24.3.2.1.1 Properties of Gamma function
Some useful properties of \(\Gamma(\alpha)\) are
- \(\Gamma(\alpha) = (\alpha - 1)\Gamma(\alpha - 1)\) for \(\alpha > 1\)
- \(\Gamma(\alpha) = (\alpha - 1)!\) for \(\alpha \in \mathbb{N}\)
- \(\Gamma(1/2) = \sqrt{\pi}\)
- The Gamma function is a continuous function that interpolates the factorial function.
- Gamma function is used to derive the Gamma distribution (\(\Rightarrow\) STAT 330), which is extremely important in non-life insurance pricing, and it can be used to model certain brain signals in neuroscience.

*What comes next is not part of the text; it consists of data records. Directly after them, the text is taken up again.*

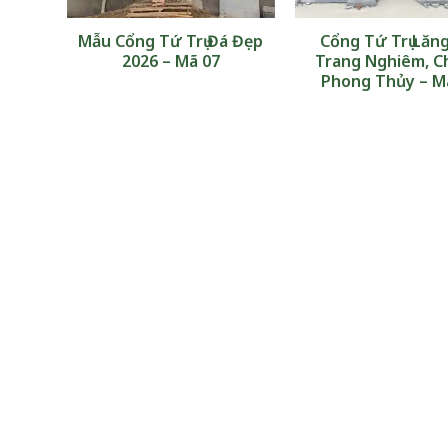
á Uy
Mẫu Cổng Tứ Trụ Đá Đẹp
Cổng Tứ Trụ Lăn
ng
2026 – Mã 07
Trang Nghiêm, C
Phong Thủy – M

24.3.2.2 Expectation and variance
With the Gamma function at hand, show that if \(X\sim Exp(\theta)\), then \[ E(X)=\theta\] and \[Var(X)=\theta^2.\]
There are other paramaterizations for exponential distribution. It is sometimes more convenient to express the parameter as \(\frac{1}{\theta}=\lambda\).
Definition 24.7 (theta-parametrisation of exponential distribution) We say that \(X\) has an exponential distribution with parameter \(\theta\) \((X\sim Exp(\theta))\) if the density of \(X\) is
\[ f(x) =\begin{cases} \frac{1}{\theta} e ^{- \frac{x}{\theta}} & \mbox{ $x >0$,} \\ 0 & \mbox{ $x \le 0$ }. \end{cases} \]
If \(\lambda\) denotes the rate of event occurrence in a Poisson process, then \(\theta = 1/\lambda\) denotes the waiting time until the first occurrence.